Cada indivíduo nasce inserido em uma cultura e sociedade. As crenças, hábitos, valores e tudo o que envolve a cultura são responsáveis pela formação de cada pessoa. “Somos seres sociais, cada um de nós tem o desafio de construir uma vida pessoal dentro dos valores e cultura de nossa família e sociedade. Não somos separados, portanto, apostar na Mega-Sena, por exemplo, é tanto cultural quanto pessoal”, explica Oliveira.
Para Contro, o fato de vivermos em uma sociedade que mede o sucesso das pessoas por sua conta bancária, é fator incentivador das apostas. A especialista também acredita que a desigualdade de oportunidades faz com que muitas pessoas percam a esperança de melhorar a vida por meio de estudos ou trabalho – o que faz da loteria a melhor chance para mudar de vida.
Cuidados antes de apostar na loteria
Para os especialistas, apostar em loterias “é com certeza”, um dos comportamentos mais irracionais que as pessoas tomam. Essa afirmação se dá, a partir da ideia de que poucos apostadores de loterias pensam nas probabilidades envolvidas. “Adianta falar para alguém que é mais fácil ser atingido por um raio – uma chance em três milhões – ou ser atacado por um tubarão uma chance em 11 milhões – do que ganhar na Mega-Sena – uma chance em 50 milhões? Se disser isso para alguém na fila da lotérica, essa pessoa provavelmente não vai desistir e ir embora”, avalia Contre.
A psicóloga afirma, que o efeito máximo causado será uma reflexão: “Quão pequena é uma chance em 50 milhões? Não sei…só sei que é maior que zero, então aposto”. Então, ter consciência principalmente de que, as chances são minúsculas, e não depender das apostas como principal estratégia para melhorar de vida, são cuidados necessários para aqueles que apostam ou desejam apostar.
Indícios de que os jogos de loteria se tornaram um vício
É unânime entre os psicólogos entrevistados: a única maneira de evitar o vício, é não jogar. De acordo com os especialistas, alguns estudos mostram uma tendência genética ao transtorno, que está associado à impulsividade. Algumas características de que jogar está prejudicando sua saúde são:
- A preocupação excessiva com jogo;
- Uma necessidade cada vez maior de apostar;
- Tentativas em vão de controlar o jogo;
- Desespero e inquietação ao tentar parar de jogar,
- Passar a jogar para aliviar o humor ou entrar no ciclo vicioso de tentativas para recuperar o que se perdeu;
- Colocar em perigo seus relacionamentos por causa do jogo;
- Pedir dinheiro emprestado ou adquirir dívidas.

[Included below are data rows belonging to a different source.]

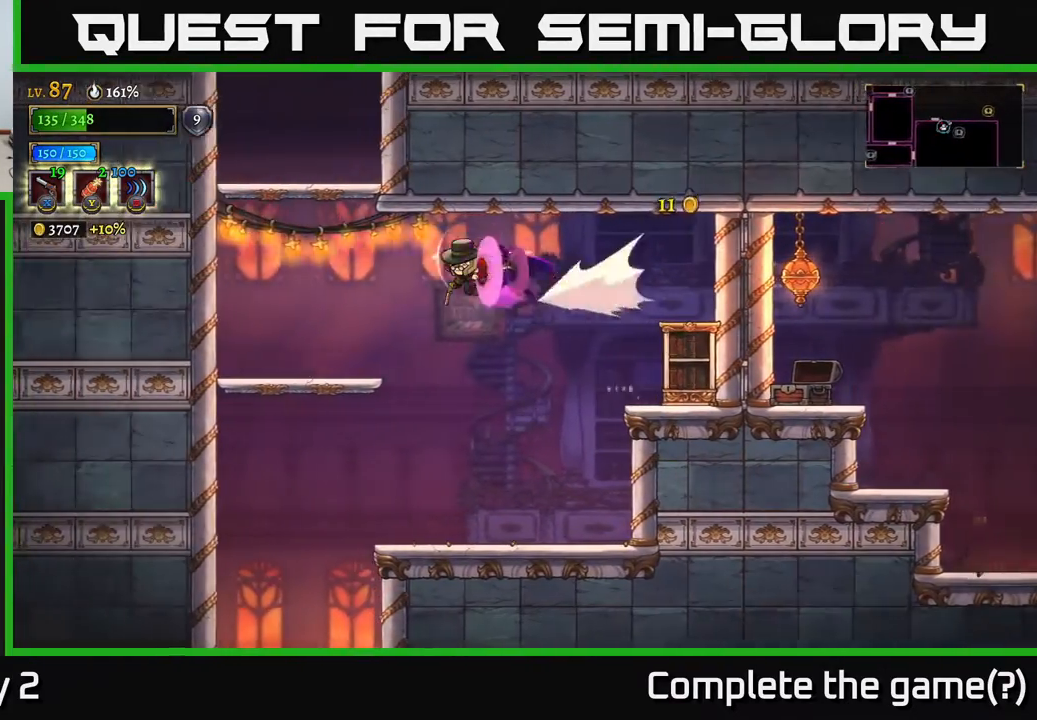
{"buttons": [], "left_stick": "left", "right_stick": "center", "events": [[100, "L2", "up"]]}
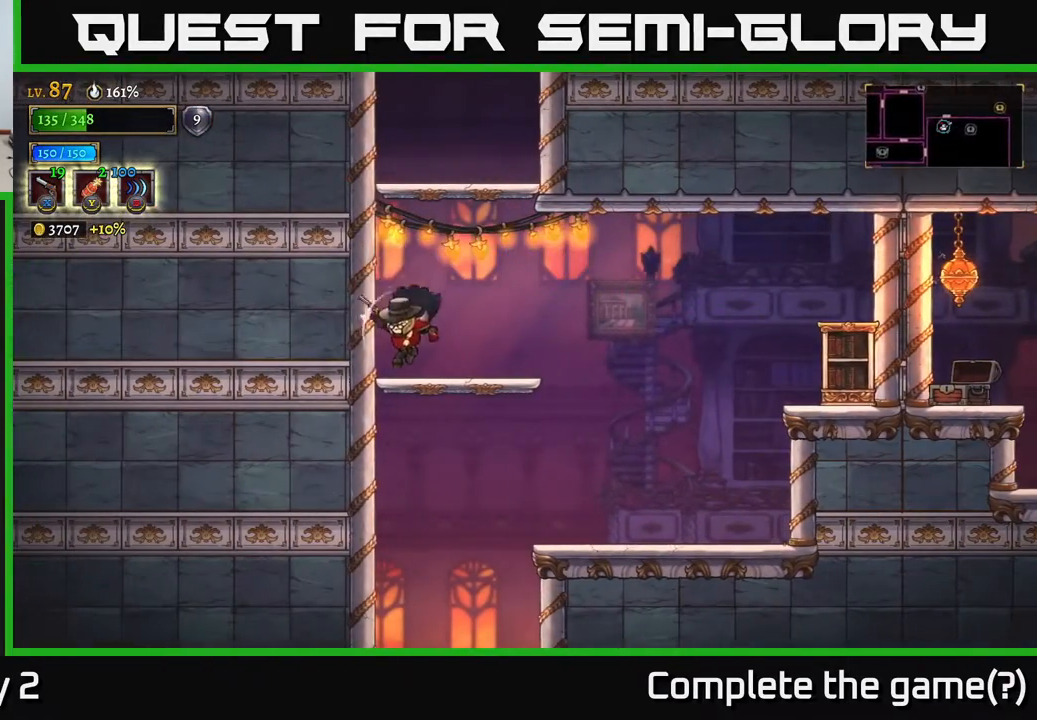
{"buttons": [], "left_stick": "right", "right_stick": "center", "events": [[83, "left_stick", "center"], [100, "A", "down"], [200, "R1", "down"], [400, "R1", "up"], [450, "left_stick", "right"], [483, "A", "up"]]}
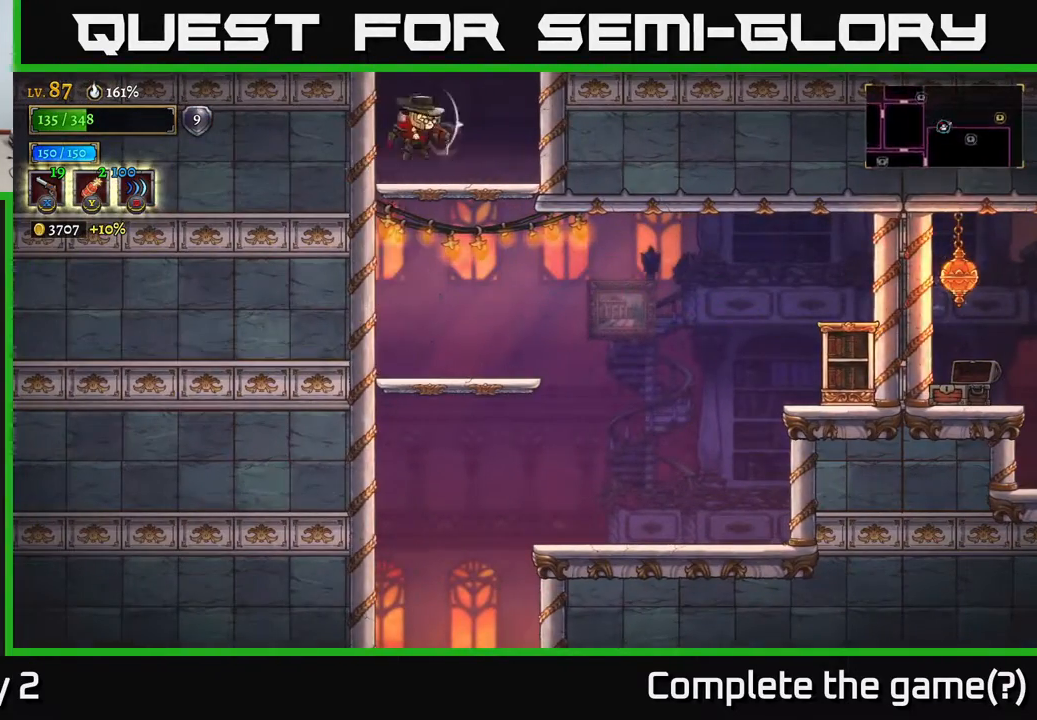
{"buttons": ["A"], "left_stick": "center", "right_stick": "center", "events": [[183, "left_stick", "center"], [250, "A", "down"]]}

Ou seja, ao perceber que já não consegue se abster dos jogos, mesmo sabendo que está prejudicando outras áreas de sua vida, está na hora de procurar ajuda especializada.
Especialistas: Daniela de Oliveira é psicóloga e integrante do Ambulatório de Medicina e Estilo de Vida do Hospital das Clínicas | Elen Contro é psicóloga e sócia da Clínica Humano Mais | Kléber Maia Marinho é psicólogo analítico e Mestre pela PUC-SP, tem ampla experiência em atendimento clínico, institucional e hospitalar na área da saúde mental em geral e na área de dependência química.